Meaning: the hardware was willing, but the software was locked due to subscription.

BMW did something similar with their announcement in mid-2022. The car company announced that it would start charging a monthly fee to offer heated seats!

Imagine – you buy a car, with seats that already have some kind of hardware that can heat the seats. But BMW is placing a software lock that it can remotely control to ensure that you pay every month for the privilege of getting heated seats in peak winter!

Mercedes is not far behind in this game. The car brand has launched a subscription package called ‘acceleration increase’ that costs $1,200 per year, and “will enable some of its vehicles to accelerate from 0-60mph a second faster”

According to BBC, “it estimates this amounts to a 20-24% increase in output, allowing a Mercedes-EQ 350 SUV to accelerate from 0-60mph in about 5.2 seconds, as opposed to 6.2 seconds without the subscription”!

According to Mercedes USA, subscribing to ‘acceleration increase’ can ‘electronically increase the motor’s output also increases the torque significantly, giving you a faster 0-to-60 MPH time’!

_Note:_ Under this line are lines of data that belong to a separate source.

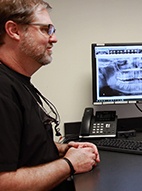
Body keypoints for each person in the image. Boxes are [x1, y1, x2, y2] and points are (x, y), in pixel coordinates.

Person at [0, 0, 100, 190]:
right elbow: (3, 183)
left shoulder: (18, 82)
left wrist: (63, 149)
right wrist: (70, 164)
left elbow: (24, 148)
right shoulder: (3, 90)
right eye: (46, 29)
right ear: (14, 30)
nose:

One could argue that this is not very different from a FitBit that we buy as a gadget and need to join a subscription program to get advanced features like guided workouts, and more detailed data on sleep, among others.

But the direct equivalent of that in cars would be very different – advanced onboard navigation, advanced data on your driving patterns, and so on. They are not dependent on existing hardware that can deliver a certain experience expected of a normal car.

But the definitions of a ‘normal car’ is perhaps changing with the advent of electric, connected cars and hence, these subscription plans that are altering how we think of cars. Or printers.

Imagine how these could accelerate (pun intended).

How about a smartphone at a substantially cheap price and a monthly subscription package for activating 5 messaging apps? Another monthly subscription package to activate 5 social media apps. Yet another monthly subscription to install and activate 5 e-commerce apps. The apps themselves would be free, but you need to pay the phone company or your telecom company to activate a certain number of apps under each category (designated by the phone/telecom company).

Sounds preposterous? Or does it sound preposterous only because we are used to a different free-for-all (in comparison) model? But that’s what software locks allow companies to do – block certain features even in a hardware product that you buy fully and get you to pay on an ongoing basis to unlock as many features as you want.

From subscribing to services, we are moving towards subscribing to microfeatures in products we are used to buying in fully functional modes. They are fancifully called ‘microtransactions’ in industry parlance, and they significantly help the business models of companies. Why? Because they can now factor in a monthly payment stream as against a one-time sale-based income stream!

But going overboard with subscription plans could also unlock an unintended side-effect – the increased interest in jailbreaking hardware. Jailbreaking was already popular in software – paid software products like Adobe Photoshop could be cracked with a code and used indefinitely even without paying the purchase fee once. But why would it be impossible to imagine an after-market jailbreaking service that helps you free the BMW’s seat heating contraption from BMW’s servers and get your own no-subscription, one-time-fee heating system?

Of course, that could void the warranty on the car, and BMW could use that to make you stay off after-market jailbreaking.

But what’s to stop another brand to offer BMW’ish warranties for a monthly fee to jail-broken BMW cars? 🙂

Answer: BMW permanently locks jail-broken cars that start talking to an outside server (owned by the new start-up that offers BMW’ish warranties for jail-broken BMWs).

I reckon things are going to get really, really interesting with subscription plans going berserk.